# The reason to breed...



## Howard Gaines III (Dec 26, 2007)

*Okay folks here's yer sign...And yet another stupid call about Bouvier puppies and this one's from Salisbury, Maryland. Understand I am NOT making this up...here's the call:*

A woman called yesterday and wanted a female Bouvier puppy. I asked what she planned to do with this female as it was from working lines and has lots of drive and she replied," Oh, I want to have one litter of puppies. I think it is very important for kids to see that type of thing. This is why I want a female." As near to her reply as I could keep it! :-o 

At that point my business nature kicked into overdrive and the salesman in me went..."Why don't you take your kid to the local SPCA? There you will find *LOTS* of puppies and examples of the process of K-9 life. In addition, you can schedule an appointment to watch them *KILL OFF* hundreds of fluffy little puppies each week. You will save yourself $1,500 and I won't have to worry about something from *MY* breeding going into the *WRONG* hands!"  

The call ended as quickly as I took it. Do you think she will order one from me?  [-o< [-( 

So why do you breed? To take the endless stupid calls, from mindless folks, who don't have a clue in this world about *K-9 ANYTHING!*


----------



## Selena van Leeuwen (Mar 29, 2006)

That's almost as stupid as the following conversation on the phone:

"hello, i want a breeding of one of your males, my female is in her 11th day of her heat so it has to be this week" (never talked to the person before)

me: "Which male, what are your females bloodlines, is she healthy, have you x=rays on her?"

"a nice dark male, I don't know bloodlines, she's a pet, x ray ahhh not necessary, just want to show the kids how nice it is to have a litter"

me: " Well thank you for your intrerest, but your female won't be bred by one of my males, she isn't worth it"

### What you need to do:
• a. In the dog breeding thread, how much money does the breeder tell the caller she would save by going to the SPCA instead?
• b. Extend the forum thread about breeders' phone calls, picking up after its last line.

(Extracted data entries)

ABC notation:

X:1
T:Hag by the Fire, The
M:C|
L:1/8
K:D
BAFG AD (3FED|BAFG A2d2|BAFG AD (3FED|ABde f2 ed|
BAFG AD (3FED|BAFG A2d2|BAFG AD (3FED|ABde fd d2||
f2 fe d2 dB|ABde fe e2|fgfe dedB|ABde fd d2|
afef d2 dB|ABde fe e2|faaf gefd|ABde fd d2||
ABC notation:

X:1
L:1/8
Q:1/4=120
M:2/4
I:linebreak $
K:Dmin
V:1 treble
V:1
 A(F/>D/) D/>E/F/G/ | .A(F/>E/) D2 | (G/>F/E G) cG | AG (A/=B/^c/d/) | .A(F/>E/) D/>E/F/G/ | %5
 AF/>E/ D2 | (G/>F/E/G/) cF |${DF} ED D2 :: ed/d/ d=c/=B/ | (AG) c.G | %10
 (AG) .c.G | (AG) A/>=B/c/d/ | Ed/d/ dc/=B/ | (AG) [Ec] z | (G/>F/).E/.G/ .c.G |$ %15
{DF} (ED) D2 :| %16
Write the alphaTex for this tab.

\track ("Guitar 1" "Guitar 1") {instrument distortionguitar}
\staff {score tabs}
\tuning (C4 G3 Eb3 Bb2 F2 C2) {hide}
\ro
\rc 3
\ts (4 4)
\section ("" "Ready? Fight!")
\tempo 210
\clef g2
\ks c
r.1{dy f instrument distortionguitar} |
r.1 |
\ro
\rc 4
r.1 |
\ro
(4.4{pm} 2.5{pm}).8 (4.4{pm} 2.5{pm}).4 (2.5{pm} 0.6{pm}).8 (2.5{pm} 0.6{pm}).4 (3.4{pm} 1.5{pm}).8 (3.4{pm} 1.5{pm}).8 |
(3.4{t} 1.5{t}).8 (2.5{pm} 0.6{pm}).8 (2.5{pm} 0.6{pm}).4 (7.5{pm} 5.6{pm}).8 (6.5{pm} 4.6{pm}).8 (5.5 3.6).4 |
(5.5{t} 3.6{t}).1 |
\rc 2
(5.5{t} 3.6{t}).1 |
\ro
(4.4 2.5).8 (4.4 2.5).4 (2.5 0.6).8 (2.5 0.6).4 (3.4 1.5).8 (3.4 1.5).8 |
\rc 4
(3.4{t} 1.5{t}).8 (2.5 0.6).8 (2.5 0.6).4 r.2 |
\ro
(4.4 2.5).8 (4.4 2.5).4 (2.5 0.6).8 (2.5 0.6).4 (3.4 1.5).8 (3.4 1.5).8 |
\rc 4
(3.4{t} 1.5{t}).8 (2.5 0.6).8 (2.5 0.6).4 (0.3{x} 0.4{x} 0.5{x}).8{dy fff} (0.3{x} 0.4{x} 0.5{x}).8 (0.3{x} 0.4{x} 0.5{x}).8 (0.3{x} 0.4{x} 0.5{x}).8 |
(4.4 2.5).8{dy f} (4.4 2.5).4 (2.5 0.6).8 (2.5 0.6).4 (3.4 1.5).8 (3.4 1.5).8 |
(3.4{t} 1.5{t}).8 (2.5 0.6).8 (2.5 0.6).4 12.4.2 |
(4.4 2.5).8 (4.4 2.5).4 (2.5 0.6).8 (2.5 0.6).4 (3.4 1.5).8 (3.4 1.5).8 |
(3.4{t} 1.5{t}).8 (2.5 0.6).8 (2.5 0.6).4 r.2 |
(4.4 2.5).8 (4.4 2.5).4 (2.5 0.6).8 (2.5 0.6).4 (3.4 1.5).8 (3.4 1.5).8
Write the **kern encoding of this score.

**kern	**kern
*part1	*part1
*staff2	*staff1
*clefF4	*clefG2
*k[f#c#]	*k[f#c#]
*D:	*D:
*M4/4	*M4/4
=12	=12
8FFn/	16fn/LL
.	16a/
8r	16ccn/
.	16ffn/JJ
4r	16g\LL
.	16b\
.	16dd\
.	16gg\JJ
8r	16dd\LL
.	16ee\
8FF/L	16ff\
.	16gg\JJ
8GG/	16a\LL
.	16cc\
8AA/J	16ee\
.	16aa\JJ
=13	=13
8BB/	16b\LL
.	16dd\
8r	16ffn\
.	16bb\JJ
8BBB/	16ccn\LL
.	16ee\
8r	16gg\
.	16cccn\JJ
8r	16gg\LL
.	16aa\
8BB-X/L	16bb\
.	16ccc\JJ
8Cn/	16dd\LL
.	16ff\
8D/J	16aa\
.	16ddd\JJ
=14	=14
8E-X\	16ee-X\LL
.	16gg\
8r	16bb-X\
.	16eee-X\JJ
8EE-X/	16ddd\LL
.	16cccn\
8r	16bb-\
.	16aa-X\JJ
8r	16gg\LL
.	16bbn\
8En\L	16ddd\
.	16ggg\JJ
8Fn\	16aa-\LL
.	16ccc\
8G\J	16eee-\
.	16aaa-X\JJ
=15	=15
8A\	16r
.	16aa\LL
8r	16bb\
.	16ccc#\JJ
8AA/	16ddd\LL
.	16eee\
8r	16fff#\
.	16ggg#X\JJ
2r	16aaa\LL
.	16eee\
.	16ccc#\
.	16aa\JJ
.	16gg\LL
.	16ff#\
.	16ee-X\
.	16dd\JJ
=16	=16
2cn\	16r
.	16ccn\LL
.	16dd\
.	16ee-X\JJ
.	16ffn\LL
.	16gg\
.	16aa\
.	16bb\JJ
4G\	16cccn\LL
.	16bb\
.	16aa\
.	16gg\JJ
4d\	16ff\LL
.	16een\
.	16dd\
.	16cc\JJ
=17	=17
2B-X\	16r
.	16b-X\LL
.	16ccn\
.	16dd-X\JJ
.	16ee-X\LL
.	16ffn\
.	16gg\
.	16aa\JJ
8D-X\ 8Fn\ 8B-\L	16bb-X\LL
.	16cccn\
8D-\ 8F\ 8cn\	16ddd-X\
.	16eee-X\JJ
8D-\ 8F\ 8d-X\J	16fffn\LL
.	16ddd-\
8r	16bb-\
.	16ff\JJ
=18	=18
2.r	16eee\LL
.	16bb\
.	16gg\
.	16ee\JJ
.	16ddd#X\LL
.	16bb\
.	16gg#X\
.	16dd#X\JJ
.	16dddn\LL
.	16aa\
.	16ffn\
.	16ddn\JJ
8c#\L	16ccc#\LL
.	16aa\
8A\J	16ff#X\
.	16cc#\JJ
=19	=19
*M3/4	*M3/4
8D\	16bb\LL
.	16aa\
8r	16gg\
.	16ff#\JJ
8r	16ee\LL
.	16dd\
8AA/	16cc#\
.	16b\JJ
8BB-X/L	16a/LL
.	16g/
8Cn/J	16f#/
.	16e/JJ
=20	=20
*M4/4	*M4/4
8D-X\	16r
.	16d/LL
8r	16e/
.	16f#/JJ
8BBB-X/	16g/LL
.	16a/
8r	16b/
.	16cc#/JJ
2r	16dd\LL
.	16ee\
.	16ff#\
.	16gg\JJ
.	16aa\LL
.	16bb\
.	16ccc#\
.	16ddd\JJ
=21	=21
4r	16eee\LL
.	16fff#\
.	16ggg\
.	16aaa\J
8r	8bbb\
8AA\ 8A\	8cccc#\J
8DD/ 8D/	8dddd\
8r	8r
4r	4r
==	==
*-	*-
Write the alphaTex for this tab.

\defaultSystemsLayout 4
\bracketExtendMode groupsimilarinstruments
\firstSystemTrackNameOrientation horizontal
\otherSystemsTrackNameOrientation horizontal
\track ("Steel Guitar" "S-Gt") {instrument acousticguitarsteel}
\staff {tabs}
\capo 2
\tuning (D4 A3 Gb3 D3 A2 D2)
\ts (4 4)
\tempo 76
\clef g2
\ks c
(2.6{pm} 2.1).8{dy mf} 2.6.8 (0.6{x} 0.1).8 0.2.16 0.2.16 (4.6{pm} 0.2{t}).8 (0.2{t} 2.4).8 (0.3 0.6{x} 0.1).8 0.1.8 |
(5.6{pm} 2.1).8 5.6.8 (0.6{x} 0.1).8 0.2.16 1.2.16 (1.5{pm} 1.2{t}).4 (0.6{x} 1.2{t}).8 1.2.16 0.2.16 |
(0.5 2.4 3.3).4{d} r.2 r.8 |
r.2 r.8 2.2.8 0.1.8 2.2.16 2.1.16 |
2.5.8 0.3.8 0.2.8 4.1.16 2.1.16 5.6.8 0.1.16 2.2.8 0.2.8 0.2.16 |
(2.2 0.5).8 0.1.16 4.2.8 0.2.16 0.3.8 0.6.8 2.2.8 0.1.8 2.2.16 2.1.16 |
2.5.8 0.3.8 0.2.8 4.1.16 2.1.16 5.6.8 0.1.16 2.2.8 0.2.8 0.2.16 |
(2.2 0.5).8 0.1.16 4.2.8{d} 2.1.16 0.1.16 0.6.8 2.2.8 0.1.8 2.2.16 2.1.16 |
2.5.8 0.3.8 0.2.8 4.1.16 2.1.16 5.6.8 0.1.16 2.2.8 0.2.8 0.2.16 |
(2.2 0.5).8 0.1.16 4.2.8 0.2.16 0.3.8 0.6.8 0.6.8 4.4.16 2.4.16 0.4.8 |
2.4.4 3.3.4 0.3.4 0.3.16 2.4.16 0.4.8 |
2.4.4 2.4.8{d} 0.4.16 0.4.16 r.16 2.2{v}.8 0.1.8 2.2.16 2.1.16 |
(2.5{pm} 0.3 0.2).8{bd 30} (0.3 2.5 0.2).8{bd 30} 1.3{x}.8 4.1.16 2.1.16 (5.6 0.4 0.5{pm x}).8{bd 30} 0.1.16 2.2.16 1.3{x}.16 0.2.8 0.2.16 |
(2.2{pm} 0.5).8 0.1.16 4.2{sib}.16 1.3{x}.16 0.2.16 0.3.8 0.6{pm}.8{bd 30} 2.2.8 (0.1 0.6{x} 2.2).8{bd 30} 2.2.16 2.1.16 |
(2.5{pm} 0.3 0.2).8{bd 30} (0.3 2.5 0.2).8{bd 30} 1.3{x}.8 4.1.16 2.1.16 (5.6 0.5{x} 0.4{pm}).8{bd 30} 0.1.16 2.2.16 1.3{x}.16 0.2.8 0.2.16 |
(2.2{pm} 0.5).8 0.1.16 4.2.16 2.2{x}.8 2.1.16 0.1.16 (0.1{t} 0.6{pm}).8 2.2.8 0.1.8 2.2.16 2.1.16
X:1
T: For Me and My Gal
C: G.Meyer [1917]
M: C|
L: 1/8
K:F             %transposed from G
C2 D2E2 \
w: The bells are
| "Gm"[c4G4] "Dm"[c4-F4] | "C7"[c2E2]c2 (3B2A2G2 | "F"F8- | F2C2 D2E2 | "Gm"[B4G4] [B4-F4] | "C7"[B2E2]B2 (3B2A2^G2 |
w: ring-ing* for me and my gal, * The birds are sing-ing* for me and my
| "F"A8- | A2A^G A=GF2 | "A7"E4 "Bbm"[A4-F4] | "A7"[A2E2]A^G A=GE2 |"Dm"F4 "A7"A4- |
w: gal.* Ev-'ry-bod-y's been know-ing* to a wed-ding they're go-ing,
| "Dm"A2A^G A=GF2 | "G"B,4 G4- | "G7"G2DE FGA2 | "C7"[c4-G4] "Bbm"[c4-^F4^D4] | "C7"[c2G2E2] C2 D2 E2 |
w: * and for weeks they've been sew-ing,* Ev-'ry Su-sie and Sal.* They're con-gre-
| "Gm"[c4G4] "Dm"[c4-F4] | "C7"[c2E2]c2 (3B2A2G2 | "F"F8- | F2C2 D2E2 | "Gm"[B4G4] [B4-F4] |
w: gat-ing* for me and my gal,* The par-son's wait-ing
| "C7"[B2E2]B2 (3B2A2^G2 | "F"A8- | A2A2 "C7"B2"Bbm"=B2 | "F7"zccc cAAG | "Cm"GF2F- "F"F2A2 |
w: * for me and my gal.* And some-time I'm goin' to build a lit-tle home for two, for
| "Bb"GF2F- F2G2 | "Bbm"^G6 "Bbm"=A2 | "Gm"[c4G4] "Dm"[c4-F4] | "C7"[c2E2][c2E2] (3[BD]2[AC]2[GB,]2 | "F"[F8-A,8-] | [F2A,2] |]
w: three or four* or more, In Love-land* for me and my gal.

### Expected responses:
• a. $1,500

• b.
We dont use our dogs if females aren't suitable by bloodline or health requirment, people just think well you can make 200 euro, so why don't use your male.
There are enough stud owners who does, we just don't. Have the same high standard for using my male, than for breedings we do.


----------



## Geoff Empey (Jan 8, 2008)

Howard Gaines III said:


> I asked what she planned to do with this female as it was from working lines and has lots of drive and she replied," Oh, I want to have one litter of puppies. I think it is very important for kids to see that type of thing. This is why I want a female." As near to her reply as I could keep it! :-o


That's funny as at first that is the same reason why my wife would consider breeding our bitch!! 

Thank god I'm here to temper the need to have National Geographic in our living room. 

If and I mean *'IF'* we would breed her it would have to be for the right reasons. Meaning she'd have to pass all OFA tests and then be at least 3 years old to make sure there is no hidden health issues that could crop up. Plus she needs to be titled and not in floofy moronic conformation. For sure titled in protection sport. I'd like to put a herding and some other obedience titles on her. As well as being TT tested at 3 years as well.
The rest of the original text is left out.